» Task instructions: Print the part of the forum reply about the NAV Docker container that starts at the words "The default setting" and ends after the words "exited NAV process.". Reproduce it word for word.

» Document text:
::::

Re: Issues with Nav docker container - logs, graph gaps and high postgres utilization

3 Jun 2020


      On Mon, 1 Jun 2020 08:03:03 +0000 Steve Kersley steve.kersley@keble.ox.ac.uk wrote:
...
...
Also, supervisord will eventually cease  with the restart attempts when smsd
fails too many times (seems to be about 6 times for me).
I'm certainly not seeing this behaviour.  The container has currently been
running for just short of 3 days, and it's still spawning smsd every second
(will look at how to configure supervisord).
The default setting in supervisord is a `startretries` [1] value of only
3. This, however, only affects the number of restart attempts for
processes that fail immediately when starting (i.e., they only get to
the STARTING state before failing).
Once supervisord considers a process to be in the RUNNING state, the
autorestart option applies. The supervisord config provided by the
nav-container says to always autorestart an exited NAV process.
I'm not sure what conditions apply for supervisord to consider a process
as having moved from the STARTING to the RUNNING state, but to me it
seems that your supervisord instance must have considered those
processes as having moved to the RUNNING state before they FAILED, which
would always cause it to attempt a restart.
...
In fact, it's now also spawning alertengine, eventengine and snmptrapd
every second also (it wasn't doing this when the container first
booted).
If that is the case, then something is really wrong, and you should
check supervisord's logs of these processes.
...
Not sure whether it starting to respawn those tallies with
the gaps starting, but conceivably the CPU or IO usage from trying to
run several python scripts every second could cause postgres issues
when sharing those resources?  (or even the fact they're not running?)
Having looked at why those other services (other than smsd) were
respawning, they thought they were already running.  I've been able to
recreate this.  If I stop and start the container (rather than
destroying and recreating it via docker-compose) then there are still
.pid files for alertengine, eventengine, pping and snmptrapd in /tmp,
some or all of which are datestamped for an earlier container start.

::::

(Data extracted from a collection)
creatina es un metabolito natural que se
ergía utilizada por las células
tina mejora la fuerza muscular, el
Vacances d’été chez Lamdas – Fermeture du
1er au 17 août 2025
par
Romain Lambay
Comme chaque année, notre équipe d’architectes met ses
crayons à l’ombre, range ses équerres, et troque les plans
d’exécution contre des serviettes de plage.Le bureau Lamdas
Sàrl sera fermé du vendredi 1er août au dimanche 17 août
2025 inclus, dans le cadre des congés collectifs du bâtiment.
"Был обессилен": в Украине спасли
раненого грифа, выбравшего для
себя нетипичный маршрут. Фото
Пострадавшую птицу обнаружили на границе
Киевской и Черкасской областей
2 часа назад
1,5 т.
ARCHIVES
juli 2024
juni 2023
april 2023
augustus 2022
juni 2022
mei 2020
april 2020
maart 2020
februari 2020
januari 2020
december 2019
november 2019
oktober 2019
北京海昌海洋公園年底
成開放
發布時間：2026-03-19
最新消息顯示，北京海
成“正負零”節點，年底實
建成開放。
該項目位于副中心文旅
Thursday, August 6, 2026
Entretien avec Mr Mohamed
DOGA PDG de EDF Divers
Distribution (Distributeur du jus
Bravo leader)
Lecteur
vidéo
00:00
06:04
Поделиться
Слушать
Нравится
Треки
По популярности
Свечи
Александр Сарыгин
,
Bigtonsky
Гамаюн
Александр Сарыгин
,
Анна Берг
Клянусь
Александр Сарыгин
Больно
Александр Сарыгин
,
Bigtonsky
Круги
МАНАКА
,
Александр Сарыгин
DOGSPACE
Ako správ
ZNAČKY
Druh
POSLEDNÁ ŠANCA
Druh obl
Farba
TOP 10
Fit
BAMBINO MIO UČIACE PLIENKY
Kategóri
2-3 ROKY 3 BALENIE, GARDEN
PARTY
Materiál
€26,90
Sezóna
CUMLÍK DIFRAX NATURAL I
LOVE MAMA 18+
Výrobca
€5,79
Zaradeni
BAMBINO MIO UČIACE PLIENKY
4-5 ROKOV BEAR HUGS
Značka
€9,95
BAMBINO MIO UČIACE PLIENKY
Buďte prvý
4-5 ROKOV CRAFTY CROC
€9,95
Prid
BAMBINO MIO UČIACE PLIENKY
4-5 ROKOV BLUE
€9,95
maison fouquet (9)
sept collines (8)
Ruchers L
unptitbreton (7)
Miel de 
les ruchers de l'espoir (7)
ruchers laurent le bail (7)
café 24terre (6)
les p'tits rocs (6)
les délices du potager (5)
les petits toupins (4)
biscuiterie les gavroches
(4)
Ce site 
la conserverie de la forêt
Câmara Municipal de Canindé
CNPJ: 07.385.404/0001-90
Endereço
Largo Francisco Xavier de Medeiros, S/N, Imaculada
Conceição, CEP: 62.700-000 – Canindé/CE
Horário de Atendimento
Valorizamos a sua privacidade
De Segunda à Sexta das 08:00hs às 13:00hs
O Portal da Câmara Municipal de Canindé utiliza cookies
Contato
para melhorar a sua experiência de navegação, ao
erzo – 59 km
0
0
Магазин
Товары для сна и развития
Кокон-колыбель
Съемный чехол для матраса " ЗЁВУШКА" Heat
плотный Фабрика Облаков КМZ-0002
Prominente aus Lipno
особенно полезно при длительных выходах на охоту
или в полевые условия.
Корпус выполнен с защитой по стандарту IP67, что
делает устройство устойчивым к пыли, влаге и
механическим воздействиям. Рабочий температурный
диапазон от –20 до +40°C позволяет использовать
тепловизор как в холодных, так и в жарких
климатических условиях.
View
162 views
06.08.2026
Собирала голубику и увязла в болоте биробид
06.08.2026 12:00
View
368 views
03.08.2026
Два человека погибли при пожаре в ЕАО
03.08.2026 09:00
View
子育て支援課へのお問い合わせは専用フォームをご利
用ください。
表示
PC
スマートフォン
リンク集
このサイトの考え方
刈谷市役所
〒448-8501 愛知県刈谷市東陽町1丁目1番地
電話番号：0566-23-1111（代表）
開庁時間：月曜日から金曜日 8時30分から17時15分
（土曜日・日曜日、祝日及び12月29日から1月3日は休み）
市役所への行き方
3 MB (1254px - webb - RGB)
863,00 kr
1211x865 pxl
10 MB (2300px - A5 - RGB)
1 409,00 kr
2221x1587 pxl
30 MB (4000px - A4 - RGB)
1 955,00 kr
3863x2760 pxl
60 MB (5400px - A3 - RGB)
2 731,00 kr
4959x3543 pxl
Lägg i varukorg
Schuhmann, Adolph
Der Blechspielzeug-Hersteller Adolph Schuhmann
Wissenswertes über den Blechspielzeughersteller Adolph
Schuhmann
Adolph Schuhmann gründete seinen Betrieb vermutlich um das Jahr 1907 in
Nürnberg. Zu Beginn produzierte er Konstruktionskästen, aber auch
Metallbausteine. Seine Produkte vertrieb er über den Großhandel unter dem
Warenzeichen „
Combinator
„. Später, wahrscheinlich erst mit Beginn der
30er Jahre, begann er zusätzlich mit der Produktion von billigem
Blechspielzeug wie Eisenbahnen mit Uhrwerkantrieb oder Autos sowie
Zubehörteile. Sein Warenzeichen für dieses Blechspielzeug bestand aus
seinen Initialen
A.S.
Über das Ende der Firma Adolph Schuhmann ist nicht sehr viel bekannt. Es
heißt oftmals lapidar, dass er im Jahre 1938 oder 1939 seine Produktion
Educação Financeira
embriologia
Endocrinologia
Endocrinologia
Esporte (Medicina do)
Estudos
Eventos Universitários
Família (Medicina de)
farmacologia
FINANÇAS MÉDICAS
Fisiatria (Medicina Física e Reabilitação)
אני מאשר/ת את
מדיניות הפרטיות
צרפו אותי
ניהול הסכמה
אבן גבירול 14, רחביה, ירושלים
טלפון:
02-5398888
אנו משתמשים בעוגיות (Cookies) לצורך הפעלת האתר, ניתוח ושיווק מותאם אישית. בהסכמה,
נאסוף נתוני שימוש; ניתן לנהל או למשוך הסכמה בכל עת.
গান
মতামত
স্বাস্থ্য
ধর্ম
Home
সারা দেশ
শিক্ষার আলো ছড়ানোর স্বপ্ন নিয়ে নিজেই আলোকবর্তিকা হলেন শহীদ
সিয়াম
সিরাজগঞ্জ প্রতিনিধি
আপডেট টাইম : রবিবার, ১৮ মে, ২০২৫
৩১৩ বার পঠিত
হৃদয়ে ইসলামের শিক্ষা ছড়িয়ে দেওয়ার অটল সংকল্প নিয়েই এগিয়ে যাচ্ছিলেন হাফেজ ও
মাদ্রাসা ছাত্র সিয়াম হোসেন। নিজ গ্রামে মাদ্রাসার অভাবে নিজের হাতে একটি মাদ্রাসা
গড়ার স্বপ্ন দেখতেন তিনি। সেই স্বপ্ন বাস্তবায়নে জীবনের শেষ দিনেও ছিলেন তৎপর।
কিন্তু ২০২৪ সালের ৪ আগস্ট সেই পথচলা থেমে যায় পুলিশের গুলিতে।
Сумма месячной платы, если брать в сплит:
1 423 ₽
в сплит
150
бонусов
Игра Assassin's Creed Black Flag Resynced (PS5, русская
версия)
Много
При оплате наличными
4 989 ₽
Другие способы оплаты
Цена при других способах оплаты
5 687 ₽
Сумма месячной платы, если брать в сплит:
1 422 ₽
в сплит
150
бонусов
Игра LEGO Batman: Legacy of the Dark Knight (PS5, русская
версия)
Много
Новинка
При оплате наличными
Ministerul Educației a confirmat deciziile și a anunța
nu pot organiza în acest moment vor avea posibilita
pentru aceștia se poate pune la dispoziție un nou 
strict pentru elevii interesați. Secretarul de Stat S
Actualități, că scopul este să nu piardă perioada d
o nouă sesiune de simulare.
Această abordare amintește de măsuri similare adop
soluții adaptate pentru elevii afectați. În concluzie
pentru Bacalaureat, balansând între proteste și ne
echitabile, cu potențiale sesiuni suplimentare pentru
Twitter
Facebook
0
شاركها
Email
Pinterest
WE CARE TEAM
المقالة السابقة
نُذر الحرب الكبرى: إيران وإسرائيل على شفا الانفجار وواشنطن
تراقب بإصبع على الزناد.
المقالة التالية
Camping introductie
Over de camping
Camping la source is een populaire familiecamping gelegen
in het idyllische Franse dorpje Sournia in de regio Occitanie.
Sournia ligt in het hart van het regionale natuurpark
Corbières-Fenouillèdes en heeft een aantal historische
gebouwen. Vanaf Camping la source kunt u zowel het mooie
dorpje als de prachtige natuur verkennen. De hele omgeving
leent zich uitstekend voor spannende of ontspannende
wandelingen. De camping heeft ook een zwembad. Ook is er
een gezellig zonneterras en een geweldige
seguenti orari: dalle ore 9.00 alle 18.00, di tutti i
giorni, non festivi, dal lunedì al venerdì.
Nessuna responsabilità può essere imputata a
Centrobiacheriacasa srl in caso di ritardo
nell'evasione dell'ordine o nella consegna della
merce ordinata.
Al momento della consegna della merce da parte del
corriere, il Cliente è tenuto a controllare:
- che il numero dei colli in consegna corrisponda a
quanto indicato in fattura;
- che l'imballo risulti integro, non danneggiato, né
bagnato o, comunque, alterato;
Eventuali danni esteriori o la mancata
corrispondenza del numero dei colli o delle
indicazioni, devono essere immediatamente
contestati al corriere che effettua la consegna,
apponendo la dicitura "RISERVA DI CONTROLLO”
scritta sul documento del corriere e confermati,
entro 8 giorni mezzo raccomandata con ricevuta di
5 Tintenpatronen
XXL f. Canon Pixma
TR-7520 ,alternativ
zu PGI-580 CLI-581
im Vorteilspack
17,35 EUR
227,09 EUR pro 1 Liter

::::

» Reply:
The default setting in supervisord is a `startretries` [1] value of only
3. This, however, only affects the number of restart attempts for
processes that fail immediately when starting (i.e., they only get to
the STARTING state before failing).
Once supervisord considers a process to be in the RUNNING state, the
autorestart option applies. The supervisord config provided by the
nav-container says to always autorestart an exited NAV process.